▶ _EXERCISE 1_
List the subjects of the books the jiu jitsu instructor profile says were published in the last few years.
▶ _EXERCISE 2_
Rewrite the paragraph of the jiu jitsu instructor profile that begins "In 2003 Shihan Brian Graham" as a short bulleted list of its main facts.
▶ _EXERCISE 3_
Pick up the jiu jitsu instructor profile after its final sentence, carrying on the account that starts with training at the Sheffield University Club in 2000.

In 2001 I moved to Bradford with 3 children all under 6 years old. I was keen and motivated to start a town club as my children were at an age at which I could pass on my knowledge.   In 2002 I set up Baildon Jiu Jitsu club which became one of the most  successful town clubs and grew from 1 club to a point where we had 10 venues in schools and community centres under the Bradford jiu jitsu club banner.  We had 10 sessions a week which included 4 after school clubs and we grew to 150 students. I couldn’t have done this without  the support of  the of a number of instructors Gavin Naughton, Rob and Emma Ashcroft, Rachel Smith, Graham Williams, Will Meehan, Sean Higgins. The Bradford club went on to win over 17 junior randori and atemi shields as well a number of international competitions. Over the years at the Bradford club alone I have been privileged to teach over 25 juniors and seniors to become brown belts and dans including  my children Suraj, Chandni and Lukhi Soren who I am all very proud of.

In 2003 Shihan Brian Graham passed on the running of junior jiu jitsu to me which was an honour. For 17 years I was the director of junior jiu jitsu with the support of many individuals such  as David Walker, Ady Tredwell ,Nigel and Nicola Price,  Tony Gill, Colin Moritmore, John Harquail, John Hanrahan, Adam MacQueen, Rob and Emma Ashcroft, Martin Shaw, Jyoti Soren, Natalie Lockyer, Charlie Miranda, Will Meehan, Andy McDonnell, Katie Bickerstaff and many more. A massive thank you to all junior instructors for a marvellous job they have been doing over the years.  We managed to grow numbers from 125 to over 600 juniors at its peak. In 2019 I passed the role of Junior Jiu Jitsu director in the capable hands of Ady Tredwell. 

I  have also been an active member of the promotions board for 15 years , the tertiary board for 8 years as well  the coaching and teaching and supporting  international jiu jitsu events. Over the last 12 years I have continued my journey in martial arts and gained my second dan in Aikido and teach an aikido club. I have also started  Brazilian Jiu Jitsu and HEMA - Historical European Martial arts which I also compete in. 

In the last few years I  have published books on Coping with Stress, Confidence building and a Children’s anti-bullying martial art book which I co-wrote with my wife Jyoti. Since being made redundant in November 2022 I have set up a training and coaching company working with organisations improve performance and well-being.  I have still managed to do all this on top of my jiu jitsu and aikido commitments. Its amazing what you can fit into a week if you have the passion, drive and commitment to pursue the things that are important to you in life.     

Some of the many proud moments include seeing my children grow in confidence  and gain their black belts, helping numerous clubs win at national competitions, being junior TJJF director, involved with the promotions board , gaining each of my dan grades and joining the Tertiary board and most recently my  Rokudan promotion.         


Club instructors and and Assistants 


mike Linney


I started to train Ju Jitsu in 2000, aged 18 at the Sheffield University Club. I had never trained a martial art before and wasn’t particularly interested in fighting or self-defence. But at a university freshers fair during my first week in Sheffield I picked up a flier for Jitu and thought I would give it a go along with some others sports and social clubs.

▶ _INFORMATION_
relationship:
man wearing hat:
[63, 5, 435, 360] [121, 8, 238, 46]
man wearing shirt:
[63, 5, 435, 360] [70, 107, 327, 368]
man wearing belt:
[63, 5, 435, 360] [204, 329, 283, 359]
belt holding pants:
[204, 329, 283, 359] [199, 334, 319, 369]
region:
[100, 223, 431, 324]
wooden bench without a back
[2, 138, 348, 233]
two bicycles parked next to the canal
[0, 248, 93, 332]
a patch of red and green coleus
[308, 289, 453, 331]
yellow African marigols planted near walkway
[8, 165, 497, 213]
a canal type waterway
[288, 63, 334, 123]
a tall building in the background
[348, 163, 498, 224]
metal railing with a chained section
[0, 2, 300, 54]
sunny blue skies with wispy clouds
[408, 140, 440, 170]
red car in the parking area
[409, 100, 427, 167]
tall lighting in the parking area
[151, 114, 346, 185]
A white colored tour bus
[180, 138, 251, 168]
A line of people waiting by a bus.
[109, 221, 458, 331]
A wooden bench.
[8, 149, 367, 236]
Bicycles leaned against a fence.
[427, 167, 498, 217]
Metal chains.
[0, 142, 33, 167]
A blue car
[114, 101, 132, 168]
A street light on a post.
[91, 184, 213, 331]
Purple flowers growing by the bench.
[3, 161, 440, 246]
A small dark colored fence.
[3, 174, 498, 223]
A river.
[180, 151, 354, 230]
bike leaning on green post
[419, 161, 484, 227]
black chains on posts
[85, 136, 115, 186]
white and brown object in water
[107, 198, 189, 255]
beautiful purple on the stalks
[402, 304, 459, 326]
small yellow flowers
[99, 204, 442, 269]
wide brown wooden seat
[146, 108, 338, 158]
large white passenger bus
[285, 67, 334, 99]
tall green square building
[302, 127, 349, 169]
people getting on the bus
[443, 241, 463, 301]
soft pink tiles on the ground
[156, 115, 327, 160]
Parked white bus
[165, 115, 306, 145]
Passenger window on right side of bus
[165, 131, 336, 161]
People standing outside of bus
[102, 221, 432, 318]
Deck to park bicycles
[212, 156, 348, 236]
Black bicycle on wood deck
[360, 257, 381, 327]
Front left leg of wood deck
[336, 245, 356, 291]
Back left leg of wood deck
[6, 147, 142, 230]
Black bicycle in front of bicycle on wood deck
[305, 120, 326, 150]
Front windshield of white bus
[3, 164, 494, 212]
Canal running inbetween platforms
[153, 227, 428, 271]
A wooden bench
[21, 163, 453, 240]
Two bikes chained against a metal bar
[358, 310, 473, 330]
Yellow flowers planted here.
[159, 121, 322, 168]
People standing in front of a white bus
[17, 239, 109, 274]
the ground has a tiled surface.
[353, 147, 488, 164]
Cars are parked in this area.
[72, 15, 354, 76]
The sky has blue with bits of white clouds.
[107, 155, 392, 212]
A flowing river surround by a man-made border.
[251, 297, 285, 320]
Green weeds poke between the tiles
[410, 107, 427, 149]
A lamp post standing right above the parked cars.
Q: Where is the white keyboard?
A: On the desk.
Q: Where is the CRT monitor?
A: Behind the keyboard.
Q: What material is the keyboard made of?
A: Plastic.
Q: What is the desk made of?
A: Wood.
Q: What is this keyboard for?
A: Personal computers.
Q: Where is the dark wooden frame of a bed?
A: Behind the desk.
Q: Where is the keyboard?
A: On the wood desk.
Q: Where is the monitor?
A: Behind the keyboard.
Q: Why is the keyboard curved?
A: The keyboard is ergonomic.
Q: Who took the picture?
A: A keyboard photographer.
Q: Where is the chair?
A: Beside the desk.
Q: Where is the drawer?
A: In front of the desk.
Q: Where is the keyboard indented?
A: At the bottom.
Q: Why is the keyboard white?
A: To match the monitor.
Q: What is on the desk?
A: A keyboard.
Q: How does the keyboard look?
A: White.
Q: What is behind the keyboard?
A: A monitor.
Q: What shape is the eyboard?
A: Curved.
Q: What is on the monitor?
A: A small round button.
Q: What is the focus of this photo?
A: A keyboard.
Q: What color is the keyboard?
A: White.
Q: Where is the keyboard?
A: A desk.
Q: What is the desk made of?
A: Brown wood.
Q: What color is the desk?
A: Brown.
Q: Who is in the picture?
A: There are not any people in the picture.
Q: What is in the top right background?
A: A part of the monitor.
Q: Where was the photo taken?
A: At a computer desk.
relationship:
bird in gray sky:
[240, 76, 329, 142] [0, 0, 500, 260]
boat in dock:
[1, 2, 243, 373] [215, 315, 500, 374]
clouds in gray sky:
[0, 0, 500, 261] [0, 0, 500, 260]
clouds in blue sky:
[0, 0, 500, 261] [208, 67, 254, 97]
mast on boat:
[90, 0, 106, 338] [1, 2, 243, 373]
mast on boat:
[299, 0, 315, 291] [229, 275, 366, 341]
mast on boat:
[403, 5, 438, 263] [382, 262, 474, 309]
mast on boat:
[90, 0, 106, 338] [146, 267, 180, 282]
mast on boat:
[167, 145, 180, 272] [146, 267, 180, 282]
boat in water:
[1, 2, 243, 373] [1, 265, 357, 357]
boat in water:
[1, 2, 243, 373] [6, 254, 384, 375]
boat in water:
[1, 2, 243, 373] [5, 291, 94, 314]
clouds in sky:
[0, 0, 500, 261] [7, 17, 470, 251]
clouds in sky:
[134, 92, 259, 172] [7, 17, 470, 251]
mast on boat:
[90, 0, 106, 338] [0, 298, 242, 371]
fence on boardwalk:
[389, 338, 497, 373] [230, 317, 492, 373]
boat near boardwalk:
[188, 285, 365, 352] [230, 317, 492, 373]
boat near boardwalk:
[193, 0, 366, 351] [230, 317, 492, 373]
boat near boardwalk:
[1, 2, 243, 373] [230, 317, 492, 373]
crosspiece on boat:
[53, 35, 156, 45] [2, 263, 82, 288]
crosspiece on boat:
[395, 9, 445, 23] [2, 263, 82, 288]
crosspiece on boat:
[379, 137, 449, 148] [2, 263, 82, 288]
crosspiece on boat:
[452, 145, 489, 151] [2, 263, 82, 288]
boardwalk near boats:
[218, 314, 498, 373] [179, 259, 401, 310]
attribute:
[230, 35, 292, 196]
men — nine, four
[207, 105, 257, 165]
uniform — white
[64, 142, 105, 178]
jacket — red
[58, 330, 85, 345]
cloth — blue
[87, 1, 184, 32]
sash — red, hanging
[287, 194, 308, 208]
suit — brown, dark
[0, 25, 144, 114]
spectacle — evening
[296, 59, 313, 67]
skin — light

▶ _RESPONSE 1_
- Coping with Stress
- Confidence building
- A children's anti-bullying martial art book (co-written with Jyoti)

▶ _RESPONSE 2_
- In 2003, Shihan Brian Graham passed on the running of junior jiu jitsu.
- The writer served as director of junior jiu jitsu for 17 years, supported by many individuals, including David Walker, Ady Tredwell, Nigel and Nicola Price, Tony Gill and others.
- Junior numbers grew from 125 to over 600 at their peak.
- In 2019, the role of Junior Jiu Jitsu director passed to Ady Tredwell.

▶ _RESPONSE 3_
To be honest, I wasn’t expecting to enjoy Jitsu. But from my very first introductory session I immediately fell in love with training Jitsu! I found that it was fantastic exercise, a brilliant way to switch off from the normal day to day and, simply, it was great fun. Additionally, the club was a great environment to make friends and as a university club there was a very vibrant social and party atmosphere away from training.  


During my four years training with the Sheffield club I had a great time and I made lifelong friends. Jitsu also had a huge impact on my future as it massively improved myself confidence and made me much more outgoing and willing to try out new experiences outside of my comfort zone. The confidence I gained from Jitsu combined with the skills as an assistant instructor such as leadership and team spirit helped me get my first job and subsequently start to build a career in finance.  


In 2004 I stopped training Jitsu when I moved overseas. For many years I considered re-starting Jitsu but my job involved a lot of travelling and I couldn’t commit to regular training.  


By 2018 I had settled down in Bradford and I had a 4-year-old daughter. I really appreciated the benefit Jitsu given me in my late teens and early twenties, and I wanted my daughter to have a similar benefit at an even younger age, so I took her to the Bradford club. At her first lesson she was very nervous and wanted me to join in with her. So I got back on the mat and immediately I was hooked again.  


Several years has now passed and all three of my children train with the club. I have achieved my dark blue belt (2nd kyu) and I have qualified as an instructor. I find the ethos of the Jitsu Foundation, including the Bradford club, to be really positive with instructors giving back their time on a voluntary basis to pass on the skills, experience, attitude and respect as their sensei did for them. Being able to help the young kids, the teenagers and also our adult students grow and develop their skills is an immensely rewarding and fulfilling experience.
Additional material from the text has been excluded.